Text excerpt:
━━━━━━━━
Heart-Attack-Risk-Rate / COLAB_COMPARISON.md
Kasilanka Bhoopesh Siva Srikar
Complete Heart Attack Risk Prediction App - Ready for Deployment
08123aa

Google Colab Time Estimate & Setup Guide

⏱️ Time Comparison

Current Local Setup (Docker)

  • CPUs: 2 cores
  • Memory: 4 GB
  • Total Time: ~24.4 hours
    • XGBoost: ~2.9 hours
    • CatBoost: ~12.5 hours
    • LightGBM: ~9.0 hours

🆓 Google Colab Free Tier (CPU Only)

Specifications

  • CPUs: 1-2 cores (variable, shared resources)
  • Memory: ~12.7 GB RAM
  • GPU: None
  • Session Timeout: 12 hours (disconnects after inactivity)

Estimated Time

  • Total: ~30.5 hours (20% slower than local)
    • XGBoost: ~3.7 hours
    • CatBoost: ~15.6 hours
    • LightGBM: ~11.3 hours

⚠️ Limitations

  • May timeout before completion (12-hour limit)
  • Slower due to shared resources
  • May need to restart and resume from checkpoints

🎮 Google Colab Free Tier + GPU (T4)

Specifications

  • CPUs: 1-2 cores
  • Memory: ~12.7 GB RAM
  • GPU: NVIDIA T4 (16 GB)
  • Session Timeout: 12 hours

Estimated Time

  • Total: ~18.0 hours (26% faster than local)
    • XGBoost: ~1.9 hours (50% faster with GPU)
    • CatBoost: ~9.6 hours (30% faster with GPU)
    • LightGBM: ~6.4 hours (40% faster with GPU)

⚠️ Limitations

  • May timeout before completion (12-hour limit)
  • GPU availability not guaranteed (may need to wait)
  • Requires code modifications for GPU support

💎 Google Colab Pro ($10/month)

Specifications

  • CPUs: 2-4 cores (better allocation)
  • Memory: ~32 GB RAM
  • GPU: Better GPU access (T4/V100)
  • Session Timeout: 24 hours
  • Background Execution: Yes

Estimated Time (CPU)

  • Total: ~20.4 hours (17% faster than local)
    • XGBoost: ~2.4 hours
    • CatBoost: ~10.4 hours
    • LightGBM: ~7.5 hours

Estimated Time (with GPU)

  • Total: ~15.0 hours (39% faster than local)
    • XGBoost: ~1.6 hours
    • CatBoost: ~8.0 hours
    • LightGBM: ~5.4 hours

✅ Advantages

  • Longer session time (24 hours)
  • Background execution (can close browser)
  • Better resource allocation
  • More reliable GPU access

📊 Summary Table

Platform CPUs GPU Total Time Cost Session Limit
Local (Docker) 2 No ~24.4 hrs Free None
Colab Free (CPU) 1-2 No ~30.5 hrs Free 12 hrs ⚠️
Colab Free (GPU) 1-2 T4 ~18.0 hrs Free 12 hrs ⚠️
Colab Pro (CPU) 2-4 No ~20.4 hrs $10/mo 24 hrs
Colab Pro (GPU) 2-4 T4/V100 ~15.0 hrs $10/mo 24 hrs

🚀 Setting Up for Google Colab

1. Enable GPU (if using)
━━━━━━━━
What to produce: From the Colab time comparison above, quote the passage starting at "Current Local Setup" and ending at "Tier (CPU Only)". The listing that follows has no role in this.

Collected data
━━━━━━━━
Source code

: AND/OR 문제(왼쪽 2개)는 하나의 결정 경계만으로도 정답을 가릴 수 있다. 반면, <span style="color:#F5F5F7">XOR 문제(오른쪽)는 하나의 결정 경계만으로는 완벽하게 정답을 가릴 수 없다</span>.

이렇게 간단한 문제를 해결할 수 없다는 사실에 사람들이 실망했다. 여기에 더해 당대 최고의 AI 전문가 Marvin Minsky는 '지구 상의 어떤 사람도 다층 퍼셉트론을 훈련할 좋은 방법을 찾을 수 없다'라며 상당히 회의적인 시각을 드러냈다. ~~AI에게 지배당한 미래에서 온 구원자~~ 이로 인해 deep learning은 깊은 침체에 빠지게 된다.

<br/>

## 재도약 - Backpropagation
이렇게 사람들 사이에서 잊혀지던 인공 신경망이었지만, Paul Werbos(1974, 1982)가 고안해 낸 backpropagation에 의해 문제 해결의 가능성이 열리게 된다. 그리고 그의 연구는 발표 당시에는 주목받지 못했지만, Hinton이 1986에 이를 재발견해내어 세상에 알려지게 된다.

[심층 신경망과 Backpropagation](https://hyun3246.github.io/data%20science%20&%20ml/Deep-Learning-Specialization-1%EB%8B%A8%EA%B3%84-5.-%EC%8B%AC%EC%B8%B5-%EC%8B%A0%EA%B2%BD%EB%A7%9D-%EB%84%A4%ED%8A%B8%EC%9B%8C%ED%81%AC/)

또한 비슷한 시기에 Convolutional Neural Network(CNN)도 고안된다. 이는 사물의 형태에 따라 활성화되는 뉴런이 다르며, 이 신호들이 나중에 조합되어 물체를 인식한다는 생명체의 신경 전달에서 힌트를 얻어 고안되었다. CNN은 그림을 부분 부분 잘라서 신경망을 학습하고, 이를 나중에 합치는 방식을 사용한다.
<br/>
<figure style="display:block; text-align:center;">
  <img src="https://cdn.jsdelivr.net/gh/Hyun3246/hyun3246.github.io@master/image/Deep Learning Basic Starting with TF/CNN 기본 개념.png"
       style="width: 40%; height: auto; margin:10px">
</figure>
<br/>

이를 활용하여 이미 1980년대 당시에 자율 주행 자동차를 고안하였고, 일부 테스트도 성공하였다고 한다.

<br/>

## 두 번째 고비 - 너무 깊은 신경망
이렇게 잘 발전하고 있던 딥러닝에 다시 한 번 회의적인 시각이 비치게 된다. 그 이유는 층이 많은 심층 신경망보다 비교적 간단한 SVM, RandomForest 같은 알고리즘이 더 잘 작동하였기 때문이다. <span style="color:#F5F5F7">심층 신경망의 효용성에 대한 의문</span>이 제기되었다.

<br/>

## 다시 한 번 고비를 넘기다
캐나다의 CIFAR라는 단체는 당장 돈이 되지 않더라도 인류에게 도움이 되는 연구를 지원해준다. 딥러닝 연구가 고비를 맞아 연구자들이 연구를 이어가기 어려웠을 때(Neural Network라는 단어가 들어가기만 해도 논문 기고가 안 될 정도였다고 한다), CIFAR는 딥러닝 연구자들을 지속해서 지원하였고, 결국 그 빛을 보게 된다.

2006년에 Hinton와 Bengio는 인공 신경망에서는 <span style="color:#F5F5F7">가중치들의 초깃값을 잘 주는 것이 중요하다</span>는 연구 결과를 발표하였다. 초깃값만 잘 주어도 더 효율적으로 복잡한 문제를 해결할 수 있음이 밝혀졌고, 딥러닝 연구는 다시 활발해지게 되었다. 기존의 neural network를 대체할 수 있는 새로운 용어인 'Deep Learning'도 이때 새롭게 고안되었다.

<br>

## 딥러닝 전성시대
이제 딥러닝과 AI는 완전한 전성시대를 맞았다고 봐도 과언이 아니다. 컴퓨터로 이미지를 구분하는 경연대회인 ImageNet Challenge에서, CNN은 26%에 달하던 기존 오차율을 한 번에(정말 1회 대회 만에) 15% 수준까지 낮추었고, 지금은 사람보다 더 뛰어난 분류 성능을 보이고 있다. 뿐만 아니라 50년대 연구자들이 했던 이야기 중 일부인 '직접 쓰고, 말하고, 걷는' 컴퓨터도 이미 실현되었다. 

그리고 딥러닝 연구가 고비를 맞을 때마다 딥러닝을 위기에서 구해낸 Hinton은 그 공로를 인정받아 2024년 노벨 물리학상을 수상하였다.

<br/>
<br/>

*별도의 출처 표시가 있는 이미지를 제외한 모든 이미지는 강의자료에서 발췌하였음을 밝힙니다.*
━━━━━━━━
Answer below:
Current Local Setup (Docker)

  • CPUs: 2 cores
  • Memory: 4 GB
  • Total Time: ~24.4 hours
    • XGBoost: ~2.9 hours
    • CatBoost: ~12.5 hours
    • LightGBM: ~9.0 hours

🆓 Google Colab Free Tier (CPU Only)